Last night we met some old college friends in North Beach for
dinner. Our intended venue couldn't accomodate our numbers, so one friend ran to an even fancier restaurant across the street. He asked if they had a table for nine, slipping the host a twenty in the process.



We were told they could seat us immediately, which was significant since all the restaurants in the neighborhood (including that one) had lines into the streets. Chuckling at the efficacy of the greased palm, we followed our host to the rear of the restaurant. However, our smugness turned to suspicion as we were led down one flight of stairs, then another. After the third flight, we joked about what dire fate must await us in the darkness below.



We arrived in a private room, almost two stories below street level. The walls were tile, like you'd find in a kitchen or shower, and the low ceiling was crisscrossed with pipes. A long, twisted iron candle holder lay on the table, and another lay on a brushed metal cabinet that ran the length of one wall. The candle holders were set in thick layers of old wax, like something out of a horror film.
One end of the room was partitioned off by hinged wrought iron screens, obscuring some source of mechanized hums and rattles.



All these details were lost on us at first, though, because of what hang from the ceiling. In a dense ring surrounding the table, on hooks along the overhead pipes, were maybe a hundred large cured pigs' legs. We had to duck slightly to get to the table, and once there, the legs filled our view.
Knobs of bone protruded from the torn ends, and cryptic stamps (encoding dates?) adorned wrinkled-gummy-brown-translucent skins. The air smelled musty and sour, like death in unholy chemical suspension.




This is their Prosciutto Room, and apparently they think of it as a feature. There's even a little picture on their website.



Now, I'm the first to admit I'm a mouth-breathing cretin when it comes to fine dining. But since when is meat-locker-chic-with-formaldehyde a desired theme for a meal?

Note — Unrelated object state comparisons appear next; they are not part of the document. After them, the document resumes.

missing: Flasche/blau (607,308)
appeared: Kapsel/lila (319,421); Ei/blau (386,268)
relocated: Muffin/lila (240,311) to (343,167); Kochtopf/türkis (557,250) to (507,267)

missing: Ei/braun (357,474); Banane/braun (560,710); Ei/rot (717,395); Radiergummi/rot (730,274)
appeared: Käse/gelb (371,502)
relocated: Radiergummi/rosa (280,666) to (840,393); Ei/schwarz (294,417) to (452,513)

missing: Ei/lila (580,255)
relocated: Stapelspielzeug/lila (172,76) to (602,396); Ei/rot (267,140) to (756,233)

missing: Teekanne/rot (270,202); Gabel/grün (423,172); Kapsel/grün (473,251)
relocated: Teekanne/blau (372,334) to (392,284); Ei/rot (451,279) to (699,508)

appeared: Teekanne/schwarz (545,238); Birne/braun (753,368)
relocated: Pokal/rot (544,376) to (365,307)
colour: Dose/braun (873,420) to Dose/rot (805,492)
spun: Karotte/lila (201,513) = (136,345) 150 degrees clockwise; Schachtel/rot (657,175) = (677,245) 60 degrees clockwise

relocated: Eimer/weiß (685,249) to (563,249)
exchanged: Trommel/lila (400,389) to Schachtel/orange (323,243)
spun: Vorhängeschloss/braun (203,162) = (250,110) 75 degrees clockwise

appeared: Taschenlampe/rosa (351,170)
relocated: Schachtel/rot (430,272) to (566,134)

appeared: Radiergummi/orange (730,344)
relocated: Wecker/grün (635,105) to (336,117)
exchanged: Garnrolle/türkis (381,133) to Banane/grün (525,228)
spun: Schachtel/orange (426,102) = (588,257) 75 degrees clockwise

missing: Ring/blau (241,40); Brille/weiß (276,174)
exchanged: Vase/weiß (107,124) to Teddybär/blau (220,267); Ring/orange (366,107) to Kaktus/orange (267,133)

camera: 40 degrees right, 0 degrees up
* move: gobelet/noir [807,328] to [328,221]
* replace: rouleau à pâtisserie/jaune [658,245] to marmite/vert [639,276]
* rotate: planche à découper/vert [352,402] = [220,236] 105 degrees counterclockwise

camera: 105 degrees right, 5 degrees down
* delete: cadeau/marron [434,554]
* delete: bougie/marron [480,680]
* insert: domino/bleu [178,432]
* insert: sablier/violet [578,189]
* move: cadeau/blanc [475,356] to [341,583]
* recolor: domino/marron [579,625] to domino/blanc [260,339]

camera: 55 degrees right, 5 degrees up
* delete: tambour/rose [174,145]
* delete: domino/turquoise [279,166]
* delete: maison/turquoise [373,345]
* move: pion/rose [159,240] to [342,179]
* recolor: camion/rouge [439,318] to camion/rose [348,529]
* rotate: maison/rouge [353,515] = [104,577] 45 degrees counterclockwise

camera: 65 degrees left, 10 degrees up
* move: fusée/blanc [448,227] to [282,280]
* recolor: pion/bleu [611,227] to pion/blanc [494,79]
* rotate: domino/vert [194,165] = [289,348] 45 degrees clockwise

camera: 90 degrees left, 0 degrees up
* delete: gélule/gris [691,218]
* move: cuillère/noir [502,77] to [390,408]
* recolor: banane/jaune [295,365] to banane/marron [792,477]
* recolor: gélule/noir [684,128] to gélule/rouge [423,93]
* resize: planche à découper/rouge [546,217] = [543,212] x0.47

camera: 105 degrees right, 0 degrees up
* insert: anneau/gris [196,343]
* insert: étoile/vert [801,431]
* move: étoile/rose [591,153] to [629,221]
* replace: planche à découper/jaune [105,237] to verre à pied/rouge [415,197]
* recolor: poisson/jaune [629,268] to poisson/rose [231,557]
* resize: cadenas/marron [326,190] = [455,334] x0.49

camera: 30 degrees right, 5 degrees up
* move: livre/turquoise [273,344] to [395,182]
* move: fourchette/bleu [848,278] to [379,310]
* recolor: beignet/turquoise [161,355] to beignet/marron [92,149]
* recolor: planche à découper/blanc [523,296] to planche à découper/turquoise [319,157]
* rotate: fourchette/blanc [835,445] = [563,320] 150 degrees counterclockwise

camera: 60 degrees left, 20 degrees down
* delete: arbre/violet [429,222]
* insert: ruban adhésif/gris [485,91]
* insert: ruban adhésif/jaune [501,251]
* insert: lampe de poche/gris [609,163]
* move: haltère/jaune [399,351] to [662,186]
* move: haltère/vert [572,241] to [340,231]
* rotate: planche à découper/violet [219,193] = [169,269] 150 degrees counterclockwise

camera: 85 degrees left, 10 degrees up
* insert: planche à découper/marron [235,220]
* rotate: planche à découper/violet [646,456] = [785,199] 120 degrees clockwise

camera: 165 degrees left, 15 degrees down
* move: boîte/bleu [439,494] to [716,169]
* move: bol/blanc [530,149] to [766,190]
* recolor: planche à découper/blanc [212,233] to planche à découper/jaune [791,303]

I'm not complaining, really. We had a great time, and the food was good. I'm just wondering, now, what untold horrors would have greeted us if our friend had slipped the host a fifty instead of a twenty.



1 comment:

  1. I envy you. That room sounds like a physical manifestation of what my mind considers all that is good and pure. Actually, I'm not even sure my mind could conceive of such beauty.
    And considering that they use this room for preferred guests they must value their ham butts quite highly: meaning no chemicals, just salt. Yum.